BÉRÉNICE.
Hé bien régnez, cruel, contentez votre gloire.
Je ne dispute plus. J'attendais, pour vous croire,
Que cette même bouche, après mille serments
D'un amour, qui devait unir tous nos moments,
Cette bouche à mes yeux s'avouant infidèle,
M'ordonnât elle-même une absence éternelle.
Moi-même j'ai voulu vous entendre en ce lieu.
Je n'écoute plus rien, et pour jamais adieu.
Pour jamais ! Ah Seigneur, songez-vous en vous-même
Combien ce mot cruel est affreux quand on aime ?
Dans un mois, dans un an, comment souffrirons-nous,
Seigneur, que tant de mers me séparent de vous ?
Que le jour recommence et que le jour finisse,
Sans que jamais Titus puisse voir Bérénice,
Sans que de tout le jour je puisse voir Titus ?
Mais quelle est mon erreur, et que de soins perdus !
L'ingrat de mon départ consolé par avance,
Daignera-t-il compter les jours de mon absence ?
Ces jours si longs pour moi lui sembleront trop courts.

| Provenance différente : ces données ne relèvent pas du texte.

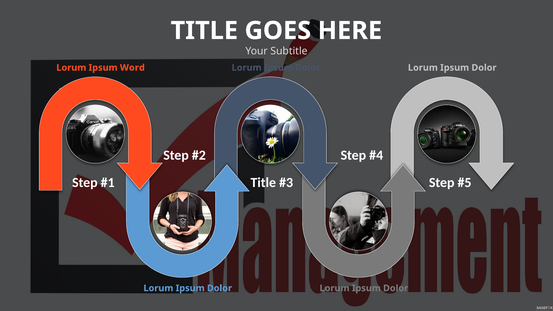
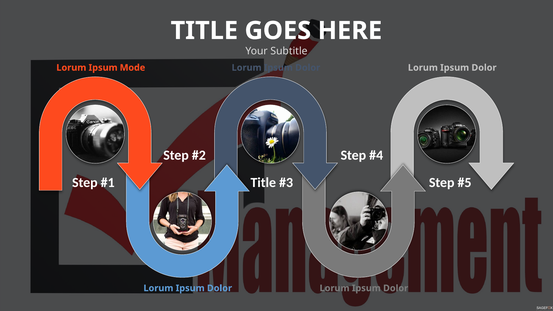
Word: Word -> Mode
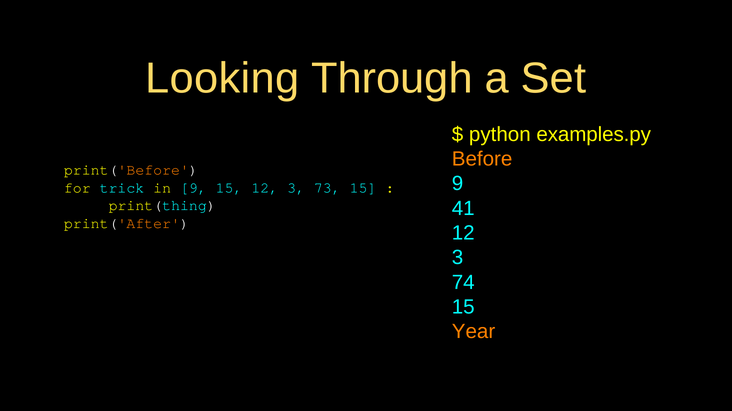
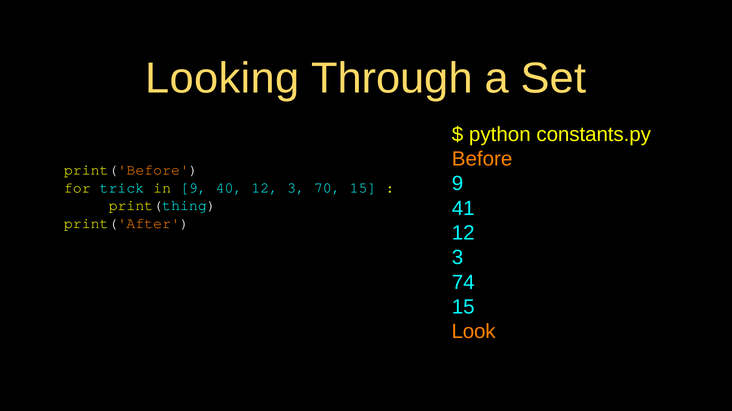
examples.py: examples.py -> constants.py
9 15: 15 -> 40
73: 73 -> 70
Year: Year -> Look
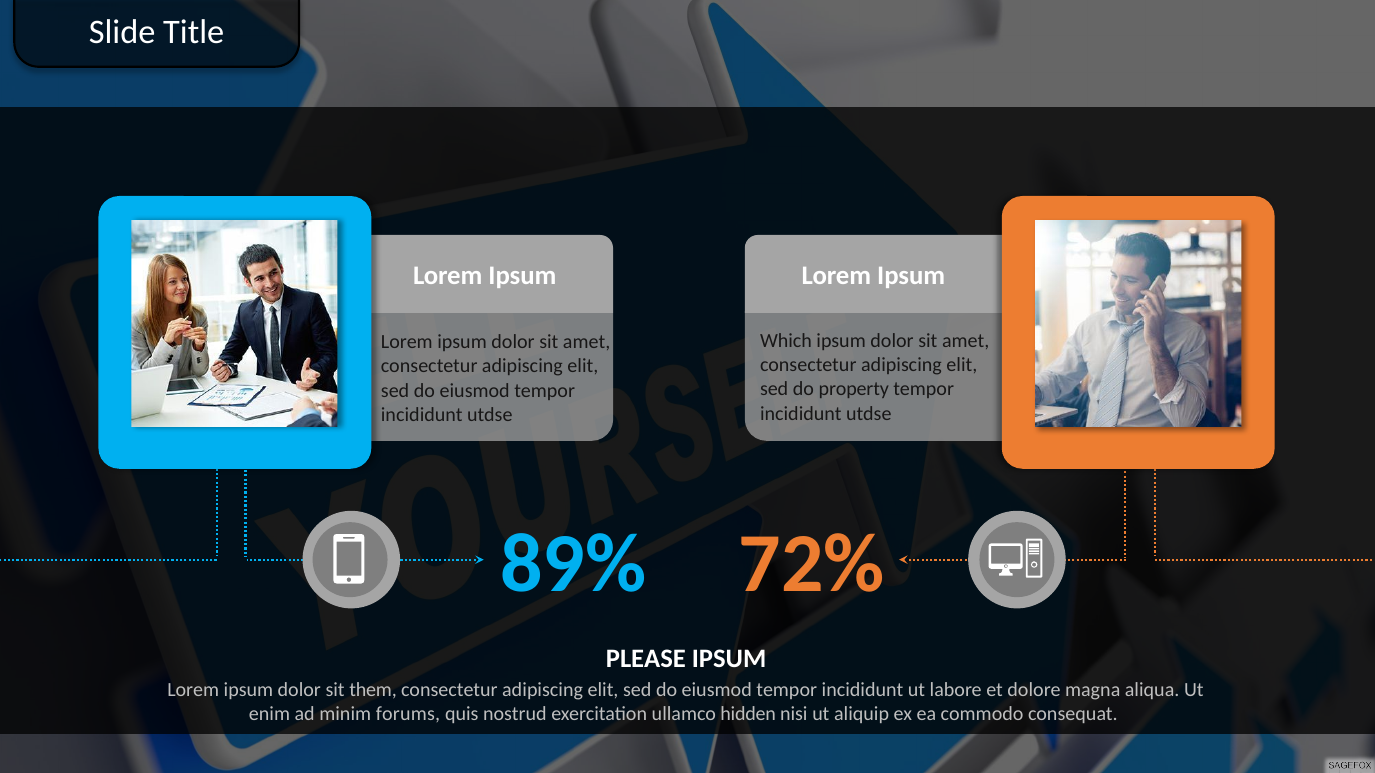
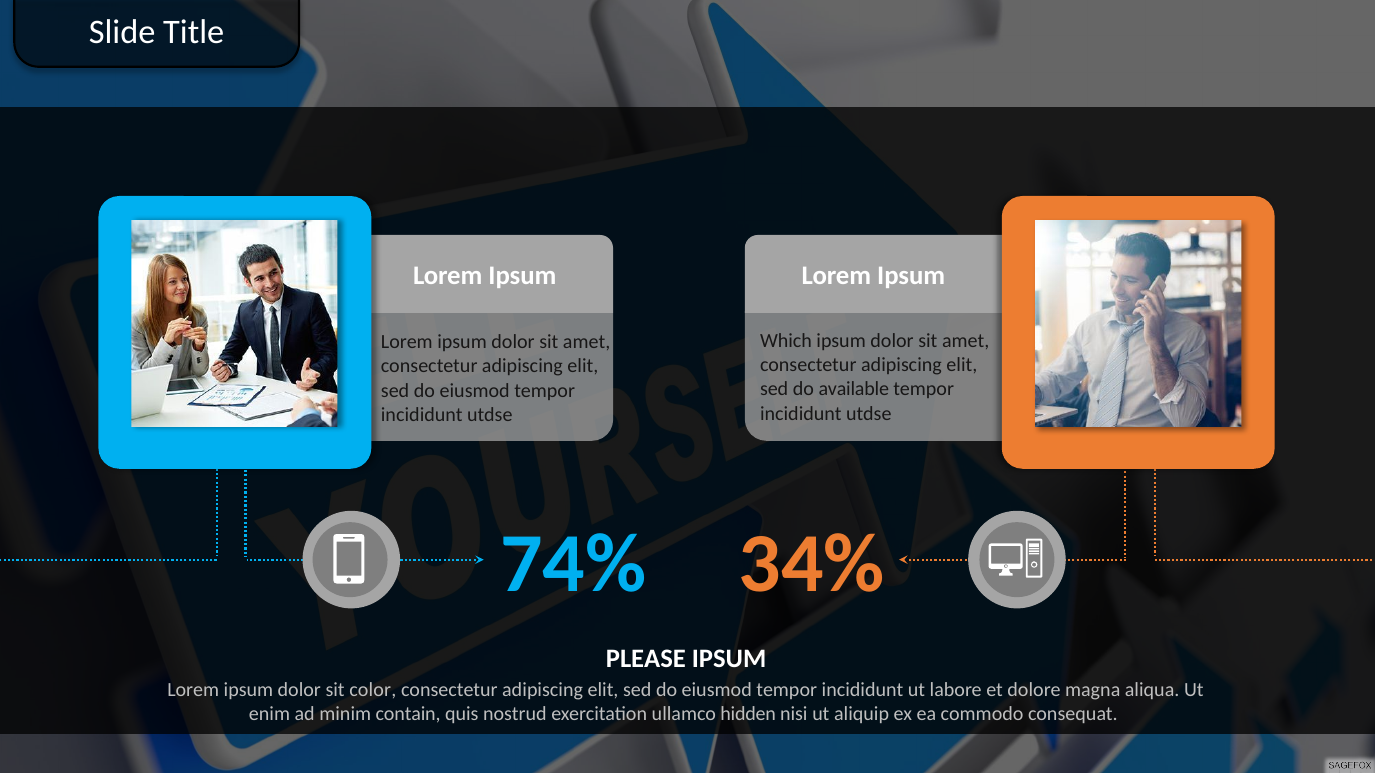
property: property -> available
89%: 89% -> 74%
72%: 72% -> 34%
them: them -> color
forums: forums -> contain
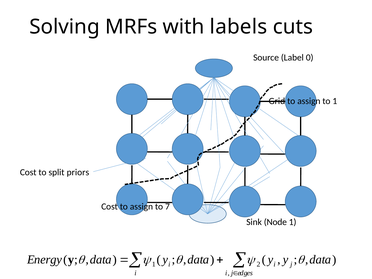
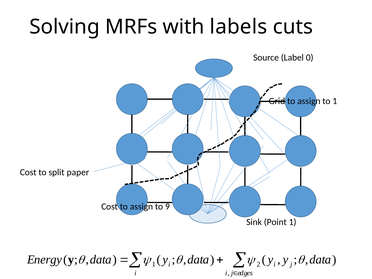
priors: priors -> paper
7: 7 -> 9
Node: Node -> Point
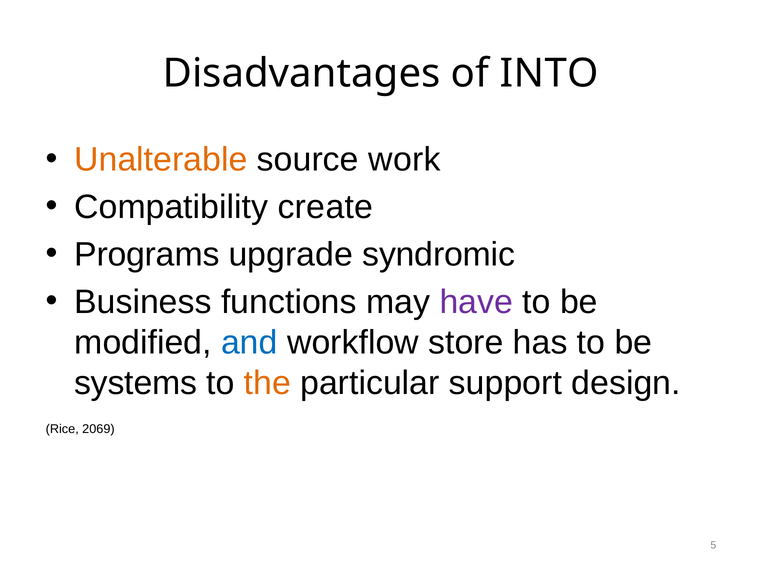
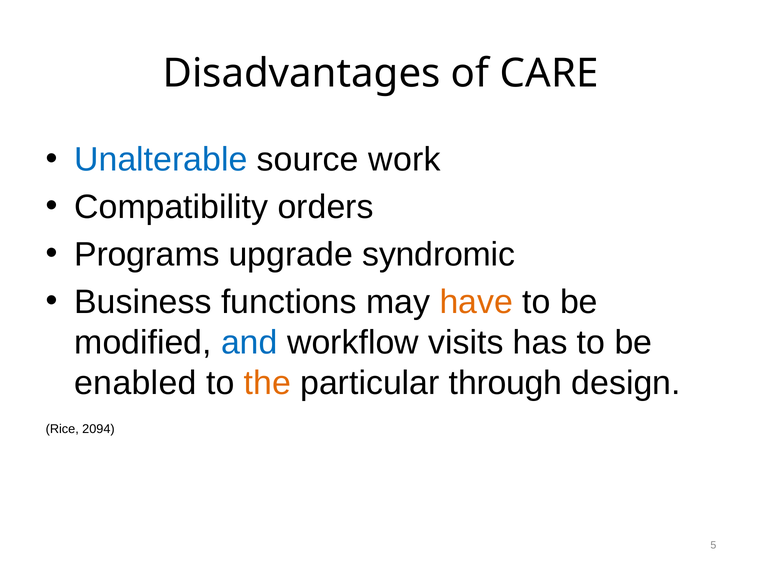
INTO: INTO -> CARE
Unalterable colour: orange -> blue
create: create -> orders
have colour: purple -> orange
store: store -> visits
systems: systems -> enabled
support: support -> through
2069: 2069 -> 2094
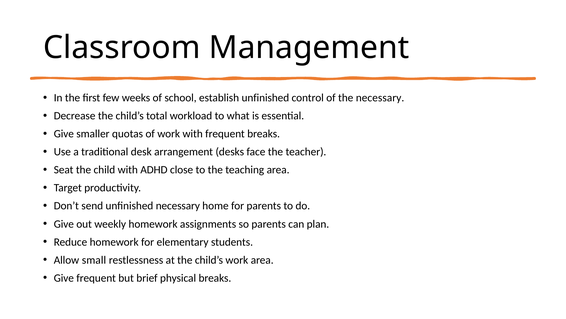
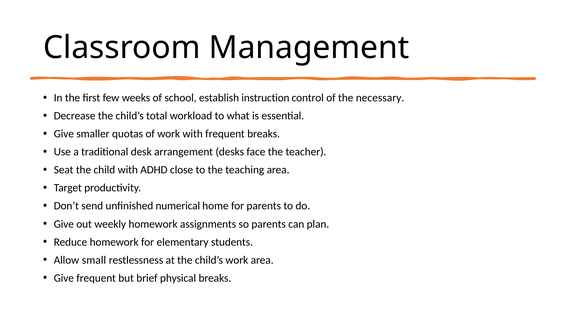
establish unfinished: unfinished -> instruction
unfinished necessary: necessary -> numerical
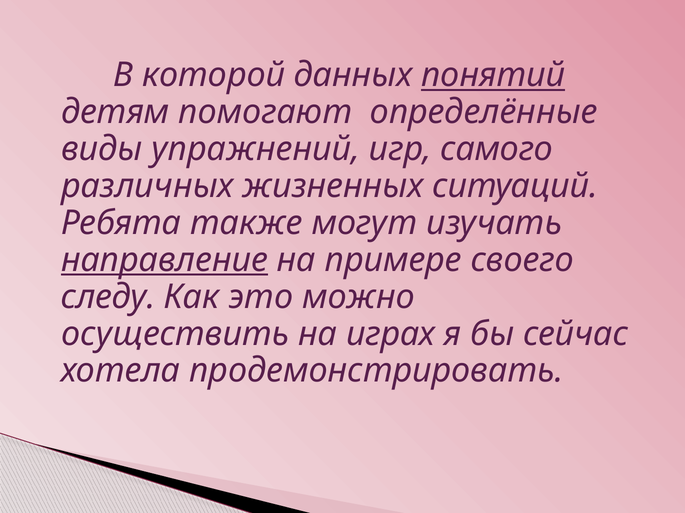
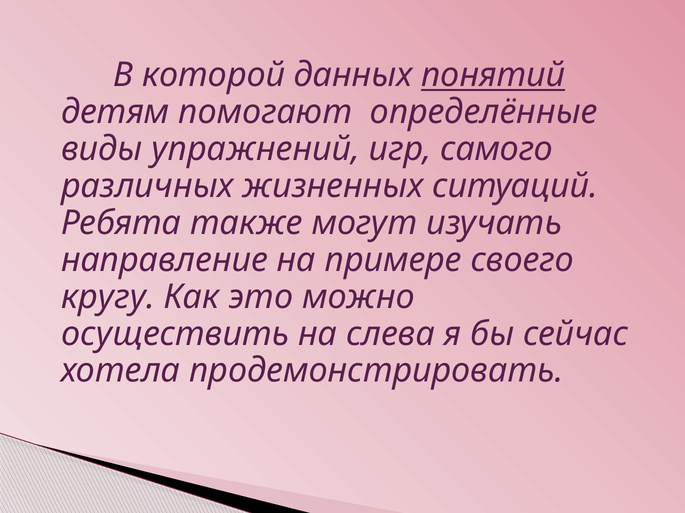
направление underline: present -> none
следу: следу -> кругу
играх: играх -> слева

Dans cette scène de l'acte V, scène 7 de Bérénice, Jean Racine met en lumière la douleur de la séparation inévitable entre Bérénice et Titus. C'est un moment de dénouement où les personnages, après avoir été tiraillés entre l'amour et le devoir, se résignent à la réalité de leur situation. Bérénice exprime ici son désespoir face à la décision de Titus, et chaque vers traduit la profondeur de son chagrin.
Le début de la tirade, "Hé bien régnez, cruel, contentez votre gloire", montre l'acceptation résignée de Bérénice. Elle comprend que Titus, bien qu'amoureux, choisit de privilégier son devoir impérial à leur amour. Le terme "cruel" est ici une accusation poignante ; elle le reproche de sacrifier leur bonheur pour la "gloire", c’est-à-dire pour le devoir et la réputation qui accompagnent le trône impérial. Il y a une amertume dans ces mots, car Bérénice perçoit cette décision comme une trahison des "mille serments" qu'il lui a faits.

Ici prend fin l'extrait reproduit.